Work task:
Within the material below, locate the line with "27: (269, 170, 16.58)" and the line with "37: (493, 314, 11.90)", then return those two lines and all lines between them, exactly as written.

Information given:

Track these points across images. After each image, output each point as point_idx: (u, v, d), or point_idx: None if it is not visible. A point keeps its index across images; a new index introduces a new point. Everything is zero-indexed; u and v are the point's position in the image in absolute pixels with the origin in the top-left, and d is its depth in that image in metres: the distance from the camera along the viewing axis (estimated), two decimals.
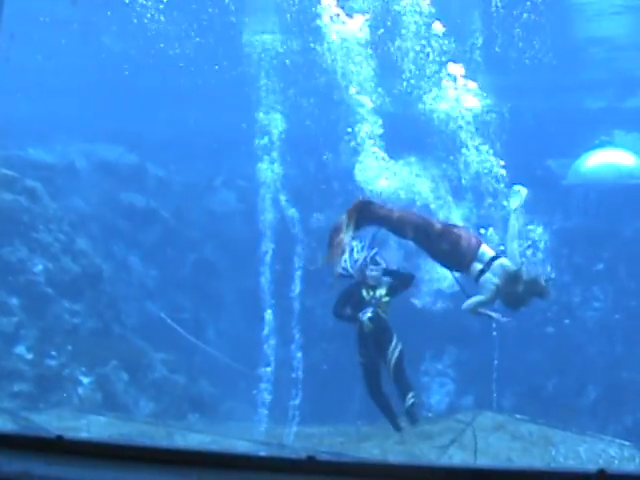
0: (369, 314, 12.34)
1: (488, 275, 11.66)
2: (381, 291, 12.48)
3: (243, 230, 22.33)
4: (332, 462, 3.07)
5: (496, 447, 13.14)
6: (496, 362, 17.99)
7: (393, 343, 12.47)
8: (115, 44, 25.51)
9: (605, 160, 25.58)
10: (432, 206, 13.24)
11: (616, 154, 25.98)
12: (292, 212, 16.11)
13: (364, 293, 12.43)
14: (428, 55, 14.17)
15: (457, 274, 12.08)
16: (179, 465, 3.35)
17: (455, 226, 12.07)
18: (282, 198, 16.65)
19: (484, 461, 12.41)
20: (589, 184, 25.19)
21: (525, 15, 21.56)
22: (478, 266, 11.74)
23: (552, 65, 25.42)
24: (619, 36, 26.30)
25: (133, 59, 25.39)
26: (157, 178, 26.89)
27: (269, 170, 16.58)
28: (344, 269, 12.23)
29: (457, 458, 12.66)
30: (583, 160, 25.84)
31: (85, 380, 17.57)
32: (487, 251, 11.84)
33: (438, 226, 11.79)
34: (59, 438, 3.38)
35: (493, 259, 11.77)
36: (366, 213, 11.52)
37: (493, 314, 11.90)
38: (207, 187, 27.09)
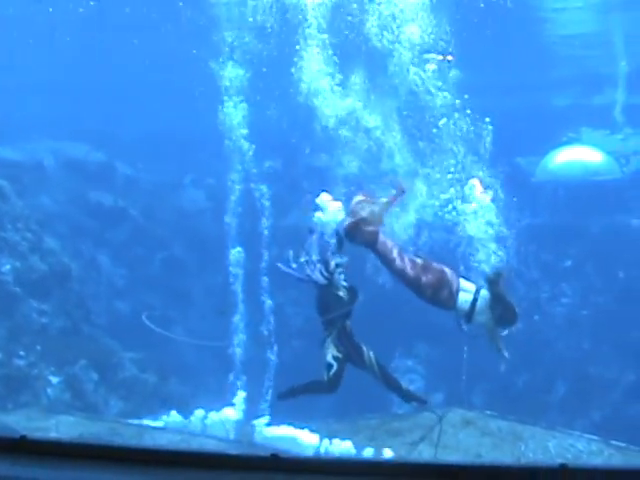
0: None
1: (478, 309, 11.99)
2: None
3: (212, 228, 22.28)
4: (295, 459, 3.08)
5: (465, 443, 13.15)
6: (466, 359, 18.00)
7: (364, 348, 12.50)
8: (83, 42, 25.40)
9: (572, 157, 25.76)
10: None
11: (583, 151, 26.18)
12: (262, 209, 16.03)
13: (341, 295, 12.39)
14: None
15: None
16: (145, 464, 3.35)
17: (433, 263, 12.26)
18: (255, 192, 16.62)
19: (453, 457, 12.44)
20: (557, 181, 25.34)
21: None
22: (466, 297, 11.98)
23: (520, 63, 25.61)
24: (585, 34, 26.50)
25: (101, 56, 25.31)
26: (125, 176, 26.81)
27: (238, 165, 16.51)
28: (308, 274, 12.20)
29: (426, 454, 12.67)
30: (551, 157, 26.01)
31: (54, 380, 17.46)
32: (467, 285, 12.10)
33: (420, 262, 11.99)
34: (23, 438, 3.37)
35: (477, 292, 12.02)
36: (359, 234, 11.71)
37: (504, 352, 12.29)
38: (176, 185, 27.03)
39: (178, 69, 22.90)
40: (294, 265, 12.23)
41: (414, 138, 14.13)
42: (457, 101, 13.68)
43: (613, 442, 13.37)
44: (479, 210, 12.81)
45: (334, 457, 8.04)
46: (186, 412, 14.16)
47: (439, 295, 12.04)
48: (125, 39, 24.40)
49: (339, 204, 12.73)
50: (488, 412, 13.84)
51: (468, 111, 13.65)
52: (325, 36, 14.51)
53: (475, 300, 12.11)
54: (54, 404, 16.76)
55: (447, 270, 12.14)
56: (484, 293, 12.17)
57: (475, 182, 13.01)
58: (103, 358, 19.09)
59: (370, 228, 11.80)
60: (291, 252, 12.33)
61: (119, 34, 24.14)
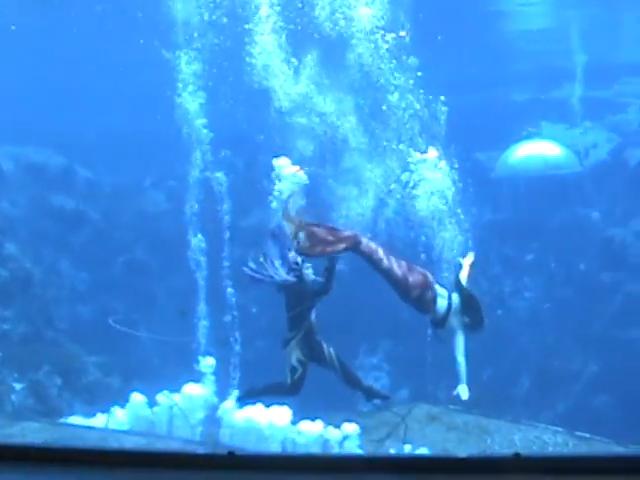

Task answer:
27: (269, 170, 16.58)
28: (344, 269, 12.23)
29: (457, 458, 12.66)
30: (583, 160, 25.84)
31: (85, 380, 17.57)
32: (487, 251, 11.84)
33: (438, 226, 11.79)
34: (59, 438, 3.38)
35: (493, 259, 11.77)
36: (366, 213, 11.52)
37: (493, 314, 11.90)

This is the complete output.